#### Assignment:
Would you tally how many lines in the records include the word "your"? Reply with the number only.

[Saved entries]

══════════════════════════════

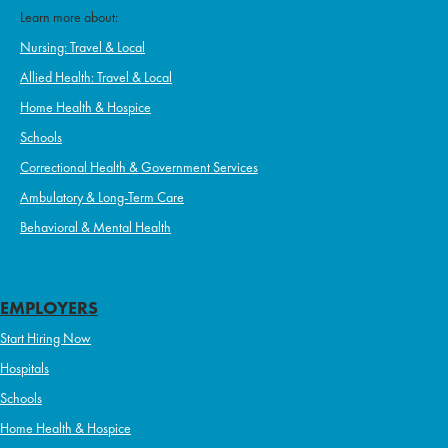
Learn more about:
Nursing: Travel & Local
Allied Health: Travel & Local
Home Health & Hospice
Schools
Correctional Health & Government Services
Ambulatory & Long-Term Care
Behavioral & Mental Health
EMPLOYERS
Start Hiring Now
Hospitals
Schools
Home Health & Hospice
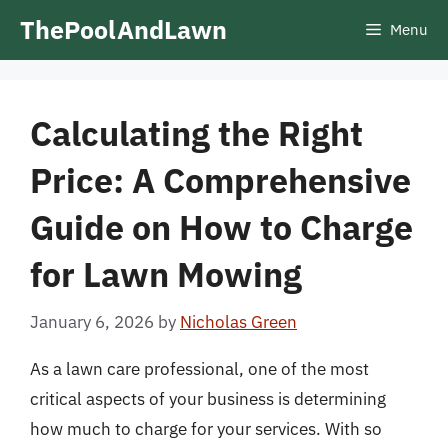
Skip
ThePoolAndLawn
Menu
to
content
Calculating the Right
Price: A Comprehensive
Guide on How to Charge
for Lawn Mowing
January 6, 2026
by
Nicholas Green
As a lawn care professional, one of the most
critical aspects of your business is determining
how much to charge for your services. With so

══════════════════════════════

#### Solution:
2